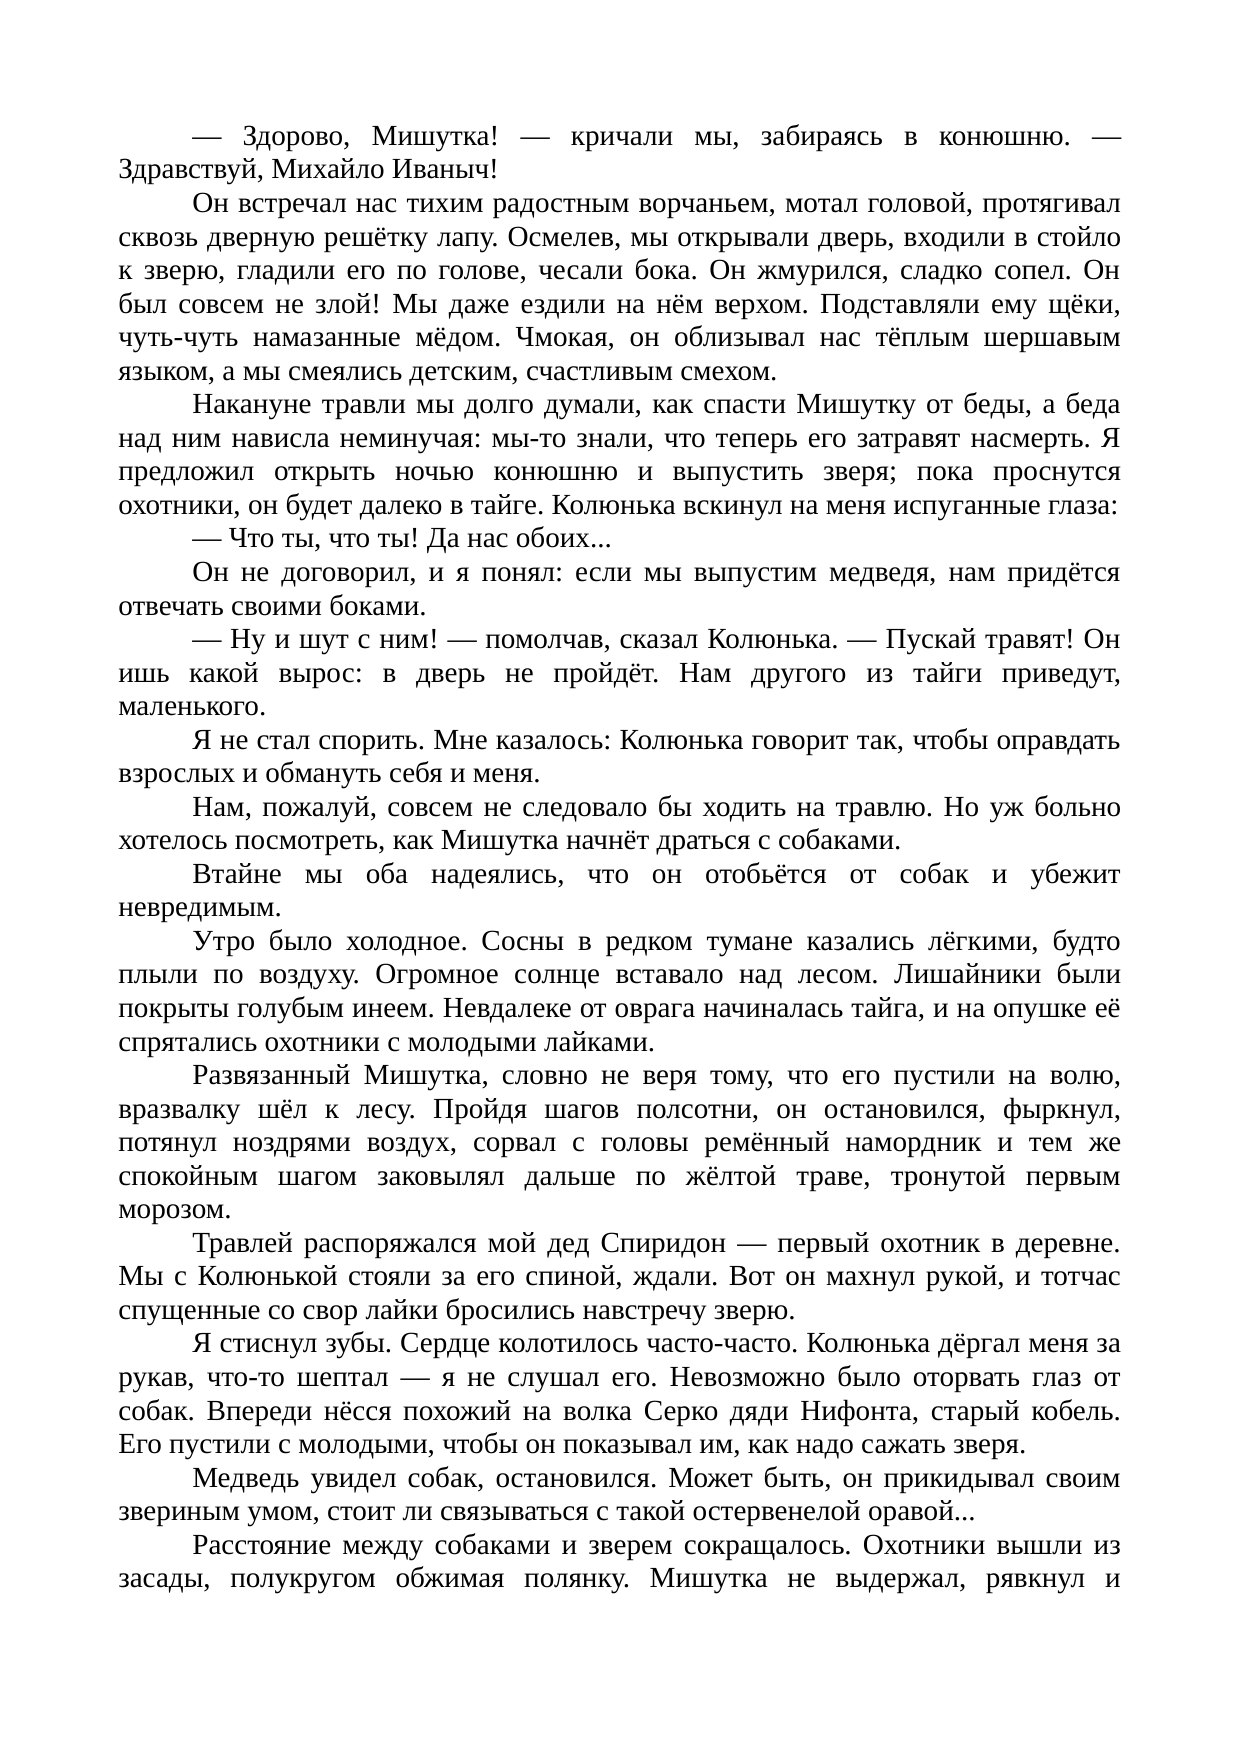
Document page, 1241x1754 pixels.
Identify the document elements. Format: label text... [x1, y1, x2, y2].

text Он не договорил, и я понял: если мы выпустим медведя, нам придётся отвечать своими боками. [118, 554, 1122, 621]
text — Ну и шут с ним! — помолчав, сказал Колюнька. — Пускай травят! Он ишь какой вырос: в дверь не пройдёт. Нам другого из тайги приведут, маленького. [118, 621, 1122, 722]
text Травлей распоряжался мой дед Спиридон — первый охотник в деревне. Мы с Колюнькой стояли за его спиной, ждали. Вот он махнул рукой, и тотчас спущенные со свор лайки бросились навстречу зверю. [118, 1225, 1122, 1326]
text — Что ты, что ты! Да нас обоих... [118, 521, 1122, 554]
text Он встречал нас тихим радостным ворчаньем, мотал головой, протягивал сквозь дверную решётку лапу. Осмелев, мы открывали дверь, входили в стойло к зверю, гладили его по голове, чесали бока. Он жмурился, сладко сопел. Он был совсем не злой! Мы даже ездили на нём верхом. Подставляли ему щёки, чуть-чуть намазанные мёдом. Чмокая, он облизывал нас тёплым шершавым языком, а мы смеялись детским, счастливым смехом. [118, 185, 1122, 386]
text Нам, пожалуй, совсем не следовало бы ходить на травлю. Но уж больно хотелось посмотреть, как Мишутка начнёт драться с собаками. [118, 789, 1122, 856]
text Расстояние между собаками и зверем сокращалось. Охотники вышли из засады, полукругом обжимая полянку. Мишутка не выдержал, рявкнул и [118, 1527, 1122, 1594]
text Я стиснул зубы. Сердце колотилось часто-часто. Колюнька дёргал меня за рукав, что-то шептал — я не слушал его. Невозможно было оторвать глаз от собак. Впереди нёсся похожий на волка Серко дяди Нифонта, старый кобель. Его пустили с молодыми, чтобы он показывал им, как надо сажать зверя. [118, 1326, 1122, 1460]
text — Здорово, Мишутка! — кричали мы, забираясь в конюшню. — Здравствуй, Михайло Иваныч! [118, 118, 1122, 185]
text Утро было холодное. Сосны в редком тумане казались лёгкими, будто плыли по воздуху. Огромное солнце вставало над лесом. Лишайники были покрыты голубым инеем. Невдалеке от оврага начиналась тайга, и на опушке её спрятались охотники с молодыми лайками. [118, 923, 1122, 1057]
text Я не стал спорить. Мне казалось: Колюнька говорит так, чтобы оправдать взрослых и обмануть себя и меня. [118, 722, 1122, 789]
text Накануне травли мы долго думали, как спасти Мишутку от беды, а беда над ним нависла неминучая: мы-то знали, что теперь его затравят насмерть. Я предложил открыть ночью конюшню и выпустить зверя; пока проснутся охотники, он будет далеко в тайге. Колюнька вскинул на меня испуганные глаза: [118, 386, 1122, 521]
text Медведь увидел собак, остановился. Может быть, он прикидывал своим звериным умом, стоит ли связываться с такой остервенелой оравой... [118, 1460, 1122, 1527]
text Развязанный Мишутка, словно не веря тому, что его пустили на волю, вразвалку шёл к лесу. Пройдя шагов полсотни, он остановился, фыркнул, потянул ноздрями воздух, сорвал с головы ремённый намордник и тем же спокойным шагом заковылял дальше по жёлтой траве, тронутой первым морозом. [118, 1057, 1122, 1225]
text Втайне мы оба надеялись, что он отобьётся от собак и убежит невредимым. [118, 856, 1122, 923]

- EXERCISE AIM
Reproduce every line of the material above verbatim, leaving out the pictures.

- SOLUTION TO THIS PROBLEM
Document page, 1241x1754 pixels.
Identify the document elements. Format: label text... [x1, y1, x2, y2].

text Он не договорил, и я понял: если мы выпустим медведя, нам придётся отвечать своими боками. [118, 554, 1122, 621]
text — Ну и шут с ним! — помолчав, сказал Колюнька. — Пускай травят! Он ишь какой вырос: в дверь не пройдёт. Нам другого из тайги приведут, маленького. [118, 621, 1122, 722]
text Травлей распоряжался мой дед Спиридон — первый охотник в деревне. Мы с Колюнькой стояли за его спиной, ждали. Вот он махнул рукой, и тотчас спущенные со свор лайки бросились навстречу зверю. [118, 1225, 1122, 1326]
text — Что ты, что ты! Да нас обоих... [118, 521, 1122, 554]
text Он встречал нас тихим радостным ворчаньем, мотал головой, протягивал сквозь дверную решётку лапу. Осмелев, мы открывали дверь, входили в стойло к зверю, гладили его по голове, чесали бока. Он жмурился, сладко сопел. Он был совсем не злой! Мы даже ездили на нём верхом. Подставляли ему щёки, чуть-чуть намазанные мёдом. Чмокая, он облизывал нас тёплым шершавым языком, а мы смеялись детским, счастливым смехом. [118, 185, 1122, 386]
text Нам, пожалуй, совсем не следовало бы ходить на травлю. Но уж больно хотелось посмотреть, как Мишутка начнёт драться с собаками. [118, 789, 1122, 856]
text Расстояние между собаками и зверем сокращалось. Охотники вышли из засады, полукругом обжимая полянку. Мишутка не выдержал, рявкнул и [118, 1527, 1122, 1594]
text Я стиснул зубы. Сердце колотилось часто-часто. Колюнька дёргал меня за рукав, что-то шептал — я не слушал его. Невозможно было оторвать глаз от собак. Впереди нёсся похожий на волка Серко дяди Нифонта, старый кобель. Его пустили с молодыми, чтобы он показывал им, как надо сажать зверя. [118, 1326, 1122, 1460]
text — Здорово, Мишутка! — кричали мы, забираясь в конюшню. — Здравствуй, Михайло Иваныч! [118, 118, 1122, 185]
text Утро было холодное. Сосны в редком тумане казались лёгкими, будто плыли по воздуху. Огромное солнце вставало над лесом. Лишайники были покрыты голубым инеем. Невдалеке от оврага начиналась тайга, и на опушке её спрятались охотники с молодыми лайками. [118, 923, 1122, 1057]
text Я не стал спорить. Мне казалось: Колюнька говорит так, чтобы оправдать взрослых и обмануть себя и меня. [118, 722, 1122, 789]
text Накануне травли мы долго думали, как спасти Мишутку от беды, а беда над ним нависла неминучая: мы-то знали, что теперь его затравят насмерть. Я предложил открыть ночью конюшню и выпустить зверя; пока проснутся охотники, он будет далеко в тайге. Колюнька вскинул на меня испуганные глаза: [118, 386, 1122, 521]
text Медведь увидел собак, остановился. Может быть, он прикидывал своим звериным умом, стоит ли связываться с такой остервенелой оравой... [118, 1460, 1122, 1527]
text Развязанный Мишутка, словно не веря тому, что его пустили на волю, вразвалку шёл к лесу. Пройдя шагов полсотни, он остановился, фыркнул, потянул ноздрями воздух, сорвал с головы ремённый намордник и тем же спокойным шагом заковылял дальше по жёлтой траве, тронутой первым морозом. [118, 1057, 1122, 1225]
text Втайне мы оба надеялись, что он отобьётся от собак и убежит невредимым. [118, 856, 1122, 923]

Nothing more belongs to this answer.